O presidente do Sindicato dos Trabalhadores em Educação no Estado do Tocantins (Sintet), José Roque Santiago, esteve na sede da Secretaria de Estado da Educação (Seduc), na manhã desta quinta-feira, 13 de agosto, para cobrar uma reunião com a secretária estadual de Educação, professora Celestina, e tratar das demandas da categoria.
Acompanhado dos professores Flávio, Íris e Wanderson, orientadores e coordenadores pedagógicos, além de Rogério Lucena e Rose Marques, do Sintet Regional de Palmas, José Roque apresentou à secretária reivindicações relacionadas ao Plano de Cargos, Carreiras e Remuneração (PCCR) da educação estadual.
Uma das principais demandas apresentadas foi a inclusão dos coordenadores pedagógicos e orientadores no direito à livre docência, uma reivindicação defendida pelo Sintet e reforçada pelos profissionais presentes na reunião.
O professor Flávio destacou a expectativa da categoria em relação ao novo plano de carreira e defendeu a garantia de tempo destinado aos estudos e à formação dos profissionais.
“A gente estava na expectativa de que agora, nesse novo plano, a gente entrasse como professor.
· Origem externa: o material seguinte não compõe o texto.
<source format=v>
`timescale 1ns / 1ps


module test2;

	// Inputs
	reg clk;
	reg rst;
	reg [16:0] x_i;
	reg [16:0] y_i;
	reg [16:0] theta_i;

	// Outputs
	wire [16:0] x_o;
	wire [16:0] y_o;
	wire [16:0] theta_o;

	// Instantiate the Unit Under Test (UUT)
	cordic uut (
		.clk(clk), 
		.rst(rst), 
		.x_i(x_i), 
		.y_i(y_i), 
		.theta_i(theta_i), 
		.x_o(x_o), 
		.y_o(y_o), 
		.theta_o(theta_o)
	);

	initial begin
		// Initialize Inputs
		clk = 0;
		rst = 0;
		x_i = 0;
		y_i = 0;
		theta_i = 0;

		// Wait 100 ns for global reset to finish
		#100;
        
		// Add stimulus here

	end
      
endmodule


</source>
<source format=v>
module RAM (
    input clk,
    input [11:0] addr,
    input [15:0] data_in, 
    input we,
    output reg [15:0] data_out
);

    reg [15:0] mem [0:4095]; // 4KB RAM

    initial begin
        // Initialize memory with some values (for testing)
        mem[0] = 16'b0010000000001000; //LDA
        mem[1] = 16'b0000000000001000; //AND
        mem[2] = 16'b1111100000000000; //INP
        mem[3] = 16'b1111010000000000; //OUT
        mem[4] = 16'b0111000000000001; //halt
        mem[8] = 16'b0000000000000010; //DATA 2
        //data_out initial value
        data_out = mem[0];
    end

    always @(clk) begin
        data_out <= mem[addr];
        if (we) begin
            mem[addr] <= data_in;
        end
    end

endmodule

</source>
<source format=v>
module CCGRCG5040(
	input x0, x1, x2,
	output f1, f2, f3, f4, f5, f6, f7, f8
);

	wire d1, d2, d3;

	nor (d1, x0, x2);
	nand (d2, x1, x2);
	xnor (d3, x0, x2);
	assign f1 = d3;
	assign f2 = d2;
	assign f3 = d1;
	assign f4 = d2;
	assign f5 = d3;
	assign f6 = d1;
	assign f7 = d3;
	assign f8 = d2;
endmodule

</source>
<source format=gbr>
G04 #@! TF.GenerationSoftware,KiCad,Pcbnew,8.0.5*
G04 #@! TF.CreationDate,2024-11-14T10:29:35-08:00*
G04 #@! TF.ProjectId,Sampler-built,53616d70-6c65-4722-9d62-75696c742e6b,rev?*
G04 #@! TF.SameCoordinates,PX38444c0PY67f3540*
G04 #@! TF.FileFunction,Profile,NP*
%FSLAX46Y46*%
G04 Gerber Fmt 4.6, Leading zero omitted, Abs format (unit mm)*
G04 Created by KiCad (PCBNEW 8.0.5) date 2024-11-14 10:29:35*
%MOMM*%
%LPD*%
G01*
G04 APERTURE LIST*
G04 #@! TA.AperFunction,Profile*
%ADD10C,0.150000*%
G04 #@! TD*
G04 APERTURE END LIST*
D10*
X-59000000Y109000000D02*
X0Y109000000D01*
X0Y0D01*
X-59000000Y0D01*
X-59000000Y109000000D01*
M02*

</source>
E um avanço que teve foi criar a função, que até então não tinha no plano de carreira, mas a gente gostaria de ter também o nosso momento de estudo. Essa é a proposta inicial: termos tempo de estudos”, afirmou.
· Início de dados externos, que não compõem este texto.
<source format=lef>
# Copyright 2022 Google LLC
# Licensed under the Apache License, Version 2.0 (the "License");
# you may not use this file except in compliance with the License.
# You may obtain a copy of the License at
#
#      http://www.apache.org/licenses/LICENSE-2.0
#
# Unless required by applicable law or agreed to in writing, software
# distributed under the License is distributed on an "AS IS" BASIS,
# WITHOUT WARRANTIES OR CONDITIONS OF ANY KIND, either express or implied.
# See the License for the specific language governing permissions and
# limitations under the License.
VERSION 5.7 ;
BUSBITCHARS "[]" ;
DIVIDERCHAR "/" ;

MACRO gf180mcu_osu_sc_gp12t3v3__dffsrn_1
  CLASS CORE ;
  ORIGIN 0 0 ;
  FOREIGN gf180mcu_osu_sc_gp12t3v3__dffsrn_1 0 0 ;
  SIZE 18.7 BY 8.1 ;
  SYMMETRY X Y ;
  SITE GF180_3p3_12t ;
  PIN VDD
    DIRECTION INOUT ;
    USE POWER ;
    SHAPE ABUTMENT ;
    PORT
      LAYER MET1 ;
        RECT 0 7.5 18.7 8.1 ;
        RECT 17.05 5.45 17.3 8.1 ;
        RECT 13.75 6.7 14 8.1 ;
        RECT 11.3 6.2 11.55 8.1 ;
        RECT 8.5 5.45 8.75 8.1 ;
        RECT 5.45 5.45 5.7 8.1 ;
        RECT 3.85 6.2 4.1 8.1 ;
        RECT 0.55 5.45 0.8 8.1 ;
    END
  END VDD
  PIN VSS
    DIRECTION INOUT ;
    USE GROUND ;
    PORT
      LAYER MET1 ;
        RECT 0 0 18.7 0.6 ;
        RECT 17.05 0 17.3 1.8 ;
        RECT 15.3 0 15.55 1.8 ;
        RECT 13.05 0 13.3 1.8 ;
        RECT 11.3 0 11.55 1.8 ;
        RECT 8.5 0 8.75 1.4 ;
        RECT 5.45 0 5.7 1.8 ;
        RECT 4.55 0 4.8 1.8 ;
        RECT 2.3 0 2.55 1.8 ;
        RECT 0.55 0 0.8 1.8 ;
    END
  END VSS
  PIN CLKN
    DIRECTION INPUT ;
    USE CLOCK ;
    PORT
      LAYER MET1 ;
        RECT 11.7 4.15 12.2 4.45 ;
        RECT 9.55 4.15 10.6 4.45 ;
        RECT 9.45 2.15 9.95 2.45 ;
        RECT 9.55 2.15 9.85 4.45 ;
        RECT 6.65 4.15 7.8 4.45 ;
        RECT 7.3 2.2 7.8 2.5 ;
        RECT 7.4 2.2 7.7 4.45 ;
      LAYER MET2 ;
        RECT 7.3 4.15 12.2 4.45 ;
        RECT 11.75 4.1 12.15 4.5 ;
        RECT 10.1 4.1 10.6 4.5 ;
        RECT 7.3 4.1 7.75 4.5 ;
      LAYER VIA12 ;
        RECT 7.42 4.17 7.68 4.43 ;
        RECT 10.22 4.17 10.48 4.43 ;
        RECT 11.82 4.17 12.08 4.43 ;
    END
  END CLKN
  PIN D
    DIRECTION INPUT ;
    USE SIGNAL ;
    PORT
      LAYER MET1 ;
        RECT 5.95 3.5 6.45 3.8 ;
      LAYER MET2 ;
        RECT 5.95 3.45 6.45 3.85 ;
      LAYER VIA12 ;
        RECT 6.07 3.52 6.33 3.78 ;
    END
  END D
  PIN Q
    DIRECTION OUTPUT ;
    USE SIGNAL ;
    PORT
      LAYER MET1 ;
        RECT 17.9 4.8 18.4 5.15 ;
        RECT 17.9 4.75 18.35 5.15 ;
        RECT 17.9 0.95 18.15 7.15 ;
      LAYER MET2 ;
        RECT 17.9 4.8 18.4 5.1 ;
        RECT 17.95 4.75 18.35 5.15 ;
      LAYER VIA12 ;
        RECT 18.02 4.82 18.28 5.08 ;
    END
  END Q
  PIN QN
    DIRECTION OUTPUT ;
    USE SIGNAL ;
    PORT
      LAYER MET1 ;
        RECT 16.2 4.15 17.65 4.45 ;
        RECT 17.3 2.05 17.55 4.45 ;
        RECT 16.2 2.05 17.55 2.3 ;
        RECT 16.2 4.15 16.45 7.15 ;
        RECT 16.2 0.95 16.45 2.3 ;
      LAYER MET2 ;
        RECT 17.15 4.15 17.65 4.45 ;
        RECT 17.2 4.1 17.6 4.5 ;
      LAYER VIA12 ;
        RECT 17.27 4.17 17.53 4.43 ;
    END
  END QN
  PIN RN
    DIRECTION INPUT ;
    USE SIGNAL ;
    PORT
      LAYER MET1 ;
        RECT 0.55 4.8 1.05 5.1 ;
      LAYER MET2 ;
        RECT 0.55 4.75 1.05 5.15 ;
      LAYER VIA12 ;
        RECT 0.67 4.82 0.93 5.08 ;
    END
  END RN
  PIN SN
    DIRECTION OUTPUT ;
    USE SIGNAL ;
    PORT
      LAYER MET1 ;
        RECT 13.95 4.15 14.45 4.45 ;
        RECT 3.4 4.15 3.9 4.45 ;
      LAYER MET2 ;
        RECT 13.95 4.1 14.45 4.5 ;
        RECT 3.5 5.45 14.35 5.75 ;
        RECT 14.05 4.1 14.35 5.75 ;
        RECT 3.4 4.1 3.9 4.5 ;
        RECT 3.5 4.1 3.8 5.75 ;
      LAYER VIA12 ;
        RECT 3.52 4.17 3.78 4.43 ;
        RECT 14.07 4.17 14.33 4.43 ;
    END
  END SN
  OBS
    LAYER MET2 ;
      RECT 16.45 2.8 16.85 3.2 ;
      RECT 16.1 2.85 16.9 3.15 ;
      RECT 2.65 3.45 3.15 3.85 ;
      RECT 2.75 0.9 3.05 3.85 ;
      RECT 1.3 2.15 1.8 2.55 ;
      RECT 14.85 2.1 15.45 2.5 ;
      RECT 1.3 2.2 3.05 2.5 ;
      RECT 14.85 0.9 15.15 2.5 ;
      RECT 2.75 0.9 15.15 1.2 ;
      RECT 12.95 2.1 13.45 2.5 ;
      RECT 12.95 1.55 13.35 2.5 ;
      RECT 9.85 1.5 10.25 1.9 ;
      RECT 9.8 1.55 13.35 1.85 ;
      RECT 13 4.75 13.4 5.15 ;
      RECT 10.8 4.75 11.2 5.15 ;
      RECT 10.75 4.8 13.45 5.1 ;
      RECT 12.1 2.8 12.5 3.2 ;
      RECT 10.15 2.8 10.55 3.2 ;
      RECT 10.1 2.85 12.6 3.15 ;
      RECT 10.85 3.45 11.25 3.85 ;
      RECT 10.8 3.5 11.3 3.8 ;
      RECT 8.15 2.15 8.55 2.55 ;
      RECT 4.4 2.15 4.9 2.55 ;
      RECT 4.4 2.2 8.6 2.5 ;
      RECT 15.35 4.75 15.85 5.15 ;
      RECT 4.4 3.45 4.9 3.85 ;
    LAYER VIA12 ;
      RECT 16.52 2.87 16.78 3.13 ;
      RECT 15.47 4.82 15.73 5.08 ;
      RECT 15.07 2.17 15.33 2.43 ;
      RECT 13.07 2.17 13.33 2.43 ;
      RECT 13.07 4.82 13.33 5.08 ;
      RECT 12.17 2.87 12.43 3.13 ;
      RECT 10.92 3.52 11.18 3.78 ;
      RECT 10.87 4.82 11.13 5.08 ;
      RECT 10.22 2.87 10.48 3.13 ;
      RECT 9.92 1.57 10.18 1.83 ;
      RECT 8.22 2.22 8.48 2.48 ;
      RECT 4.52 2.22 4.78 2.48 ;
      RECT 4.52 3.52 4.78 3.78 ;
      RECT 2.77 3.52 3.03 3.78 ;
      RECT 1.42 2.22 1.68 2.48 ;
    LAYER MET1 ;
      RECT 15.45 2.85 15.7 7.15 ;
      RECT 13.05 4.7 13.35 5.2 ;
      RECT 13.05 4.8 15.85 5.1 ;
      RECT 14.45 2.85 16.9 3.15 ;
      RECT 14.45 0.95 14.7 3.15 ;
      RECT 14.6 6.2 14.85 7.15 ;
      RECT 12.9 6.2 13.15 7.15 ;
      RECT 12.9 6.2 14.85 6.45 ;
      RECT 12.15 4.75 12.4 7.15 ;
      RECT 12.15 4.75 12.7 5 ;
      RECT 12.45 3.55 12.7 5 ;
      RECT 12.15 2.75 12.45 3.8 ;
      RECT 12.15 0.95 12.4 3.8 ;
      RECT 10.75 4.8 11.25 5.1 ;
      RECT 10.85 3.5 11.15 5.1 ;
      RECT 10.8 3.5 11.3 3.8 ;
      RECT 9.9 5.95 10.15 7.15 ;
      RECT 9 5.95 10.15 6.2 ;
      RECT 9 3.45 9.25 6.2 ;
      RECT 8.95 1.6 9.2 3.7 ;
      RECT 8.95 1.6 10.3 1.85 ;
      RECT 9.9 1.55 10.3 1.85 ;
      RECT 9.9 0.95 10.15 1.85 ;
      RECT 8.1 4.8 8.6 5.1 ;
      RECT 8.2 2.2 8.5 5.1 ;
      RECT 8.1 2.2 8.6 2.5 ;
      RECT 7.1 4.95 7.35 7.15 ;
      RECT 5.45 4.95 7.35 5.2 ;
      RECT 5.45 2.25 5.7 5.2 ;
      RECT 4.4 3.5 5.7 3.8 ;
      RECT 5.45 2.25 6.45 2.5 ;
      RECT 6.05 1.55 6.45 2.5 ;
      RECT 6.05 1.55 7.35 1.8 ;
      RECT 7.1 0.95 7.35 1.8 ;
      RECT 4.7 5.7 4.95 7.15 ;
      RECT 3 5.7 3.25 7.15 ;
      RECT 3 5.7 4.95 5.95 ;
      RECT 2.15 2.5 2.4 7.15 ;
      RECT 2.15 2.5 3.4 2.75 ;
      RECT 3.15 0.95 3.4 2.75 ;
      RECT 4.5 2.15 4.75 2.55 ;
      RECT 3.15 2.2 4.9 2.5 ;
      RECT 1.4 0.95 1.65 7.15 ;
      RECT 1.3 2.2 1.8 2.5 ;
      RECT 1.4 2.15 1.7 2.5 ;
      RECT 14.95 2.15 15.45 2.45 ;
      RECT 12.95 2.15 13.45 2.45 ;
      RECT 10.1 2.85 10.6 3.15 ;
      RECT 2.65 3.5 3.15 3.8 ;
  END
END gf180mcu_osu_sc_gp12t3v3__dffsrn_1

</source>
Durante a reunião, a secretária Celestina reconheceu que a educação estadual acumula problemas decorrentes de anos sem atualização das carreiras, progressões e legislação.
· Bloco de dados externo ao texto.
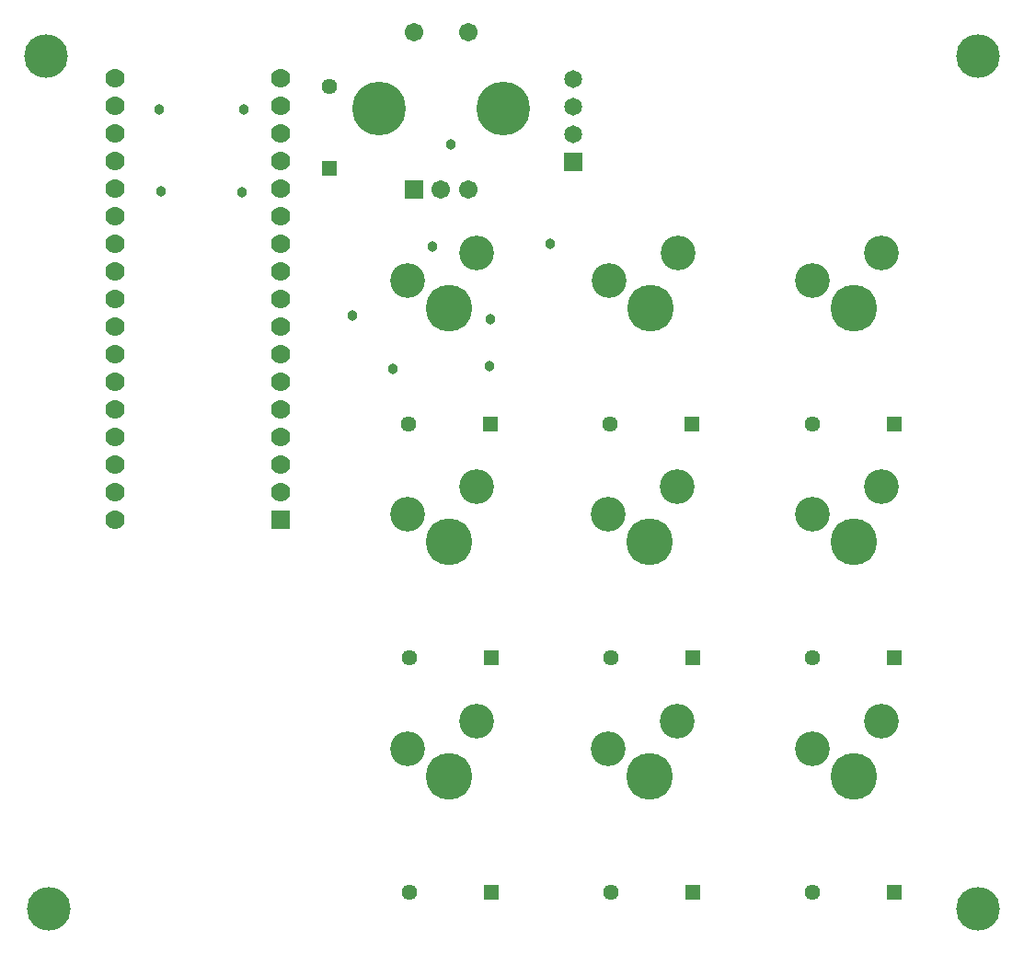
<source format=gts>
G04*
G04 #@! TF.GenerationSoftware,Altium Limited,Altium Designer,25.8.1 (18)*
G04*
G04 Layer_Color=8388736*
%FSLAX25Y25*%
%MOIN*%
G70*
G04*
G04 #@! TF.SameCoordinates,DF7FB86F-BB7A-4952-9DC5-A7C3E525FF5A*
G04*
G04*
G04 #@! TF.FilePolarity,Negative*
G04*
G01*
G75*
%ADD14C,0.06509*%
%ADD15R,0.06509X0.06509*%
%ADD16C,0.07000*%
%ADD17C,0.06706*%
%ADD18C,0.19461*%
%ADD19C,0.16900*%
%ADD20C,0.12611*%
%ADD21R,0.06706X0.06706*%
%ADD22C,0.05674*%
%ADD23R,0.05674X0.05674*%
%ADD24C,0.15800*%
%ADD25R,0.05674X0.05674*%
%ADD26R,0.07000X0.07000*%
%ADD27C,0.03800*%
D14*
X280500Y303500D02*
D03*
Y313500D02*
D03*
Y323500D02*
D03*
D15*
Y293500D02*
D03*
D16*
X114500Y244000D02*
D03*
Y254000D02*
D03*
X174500Y214000D02*
D03*
X114500Y194000D02*
D03*
X174500Y224000D02*
D03*
Y234000D02*
D03*
Y274000D02*
D03*
Y174000D02*
D03*
Y184000D02*
D03*
Y194000D02*
D03*
Y204000D02*
D03*
Y244000D02*
D03*
Y254000D02*
D03*
Y264000D02*
D03*
Y284000D02*
D03*
Y294000D02*
D03*
Y304000D02*
D03*
Y314000D02*
D03*
Y324000D02*
D03*
X114500D02*
D03*
Y314000D02*
D03*
Y304000D02*
D03*
Y294000D02*
D03*
Y284000D02*
D03*
Y274000D02*
D03*
Y264000D02*
D03*
Y234000D02*
D03*
Y224000D02*
D03*
Y214000D02*
D03*
Y204000D02*
D03*
Y184000D02*
D03*
Y174000D02*
D03*
Y164000D02*
D03*
D17*
X232500Y283500D02*
D03*
X242342Y340587D02*
D03*
Y283500D02*
D03*
X222657Y340587D02*
D03*
D18*
X254941Y313028D02*
D03*
X210059D02*
D03*
D19*
X235500Y240500D02*
D03*
X382000Y71000D02*
D03*
X308000D02*
D03*
X235500D02*
D03*
X382000Y156000D02*
D03*
X308000D02*
D03*
X235500D02*
D03*
X308500Y240500D02*
D03*
X382000D02*
D03*
D20*
X392000Y176000D02*
D03*
X367000Y166000D02*
D03*
X318000Y176000D02*
D03*
X293000Y166000D02*
D03*
X245500Y260500D02*
D03*
X220500Y250500D02*
D03*
X318500Y260500D02*
D03*
X293500Y250500D02*
D03*
X318000Y91000D02*
D03*
X293000Y81000D02*
D03*
X392000Y91000D02*
D03*
X367000Y81000D02*
D03*
X245500Y91000D02*
D03*
X220500Y81000D02*
D03*
X245500Y176000D02*
D03*
X220500Y166000D02*
D03*
X392000Y260500D02*
D03*
X367000Y250500D02*
D03*
D21*
X222657Y283500D02*
D03*
D22*
X192000Y320837D02*
D03*
X367163Y198500D02*
D03*
X293663D02*
D03*
X220663D02*
D03*
X367163Y29000D02*
D03*
X294163D02*
D03*
X221163D02*
D03*
Y114000D02*
D03*
X294163D02*
D03*
X367163D02*
D03*
D23*
X192000Y291163D02*
D03*
D24*
X427000Y332000D02*
D03*
X90500Y23000D02*
D03*
X427000D02*
D03*
X89500Y332000D02*
D03*
D25*
X323337Y198500D02*
D03*
X396837D02*
D03*
X250337D02*
D03*
X250837Y114000D02*
D03*
X323837D02*
D03*
X396837D02*
D03*
X250837Y29000D02*
D03*
X323837D02*
D03*
X396837D02*
D03*
D26*
X174500Y164000D02*
D03*
D27*
X131000Y283000D02*
D03*
X160500Y282500D02*
D03*
X161000Y312500D02*
D03*
X130500D02*
D03*
X236000Y300000D02*
D03*
X200500Y238000D02*
D03*
X250500Y236500D02*
D03*
X229500Y263000D02*
D03*
X215000Y218500D02*
D03*
X250000Y219500D02*
D03*
X272000Y264000D02*
D03*
M02*

</source>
Segundo ela, o longo período sem concursos e sem a devida atualização das progressões contribuiu para o acúmulo de demandas da categoria. A secretária também destacou as dificuldades enfrentadas durante a construção e aprovação do atual PCCR.
Celestina afirmou que, apesar dos avanços obtidos, a profundidade das discussões realizadas não foi suficiente para contemplar todas as necessidades dos profissionais da educação.
Para professora Rose Marques, a construção e a atualização do plano de carreira precisam considerar a realidade vivenciada pelos trabalhadores da educação.
“É uma construção. Como a senhora trouxe, não consegue, em um primeiro momento, abranger tudo. Mas o que é de extrema importância é que haja um diálogo e que nós tenhamos essa consciência de que quem está aqui (como gestora) precisa sempre ter em mente que precisa continuar avaliando”, afirmou.
Rose ressaltou ainda a importância da participação do sindicato nas discussões sobre a carreira e destacou que os trabalhadores da educação têm conhecimento das necessidades da categoria e também das possibilidades de negociação.
“Quem sabe dos males e das dores da educação somos nós, os professores, quem está lá na ponta. E a gente também tem a inteligência de saber o que é possível e o que não é possível. Tem coisas que a base quer e a gente chega para a base e fala: isso não é possível nesse momento”, completou.
Apesar de licenciada, Rose participou da reunião a convite da comissão de orientadores.
A secretária Celestina foi receptiva às reivindicações apresentadas pelo Sintet e se colocou à disposição para manter o diálogo com a entidade.
Como já havia outras reuniões previamente agendadas nesta quinta-feira, ficou marcado um novo encontro entre a Seduc e o sindicato para a próxima segunda-feira, 17 de agosto. Na ocasião, o Sintet deverá apresentar e discutir de forma mais ampla as demandas da categoria, incluindo as reivindicações relacionadas ao PCCR e aos direitos dos orientadores e coordenadores pedagógicos.